[Start of section]

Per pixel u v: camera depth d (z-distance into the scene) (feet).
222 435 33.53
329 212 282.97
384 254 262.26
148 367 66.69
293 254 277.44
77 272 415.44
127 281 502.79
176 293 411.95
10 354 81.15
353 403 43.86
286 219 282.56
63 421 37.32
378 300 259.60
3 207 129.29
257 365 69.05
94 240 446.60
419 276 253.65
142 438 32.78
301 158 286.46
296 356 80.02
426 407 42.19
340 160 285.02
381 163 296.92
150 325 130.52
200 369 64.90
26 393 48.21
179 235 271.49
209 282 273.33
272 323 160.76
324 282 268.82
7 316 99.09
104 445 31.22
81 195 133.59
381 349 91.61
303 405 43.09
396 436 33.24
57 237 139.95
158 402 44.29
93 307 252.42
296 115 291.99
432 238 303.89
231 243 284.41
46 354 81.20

[End of section]

The answer should consist of every entry, repeated word for word.

Per pixel u v: camera depth d (z-distance into the scene) (feet).
222 435 33.53
329 212 282.97
384 254 262.26
148 367 66.69
293 254 277.44
77 272 415.44
127 281 502.79
176 293 411.95
10 354 81.15
353 403 43.86
286 219 282.56
63 421 37.32
378 300 259.60
3 207 129.29
257 365 69.05
94 240 446.60
419 276 253.65
142 438 32.78
301 158 286.46
296 356 80.02
426 407 42.19
340 160 285.02
381 163 296.92
150 325 130.52
200 369 64.90
26 393 48.21
179 235 271.49
209 282 273.33
272 323 160.76
324 282 268.82
7 316 99.09
104 445 31.22
81 195 133.59
381 349 91.61
303 405 43.09
396 436 33.24
57 237 139.95
158 402 44.29
93 307 252.42
296 115 291.99
432 238 303.89
231 243 284.41
46 354 81.20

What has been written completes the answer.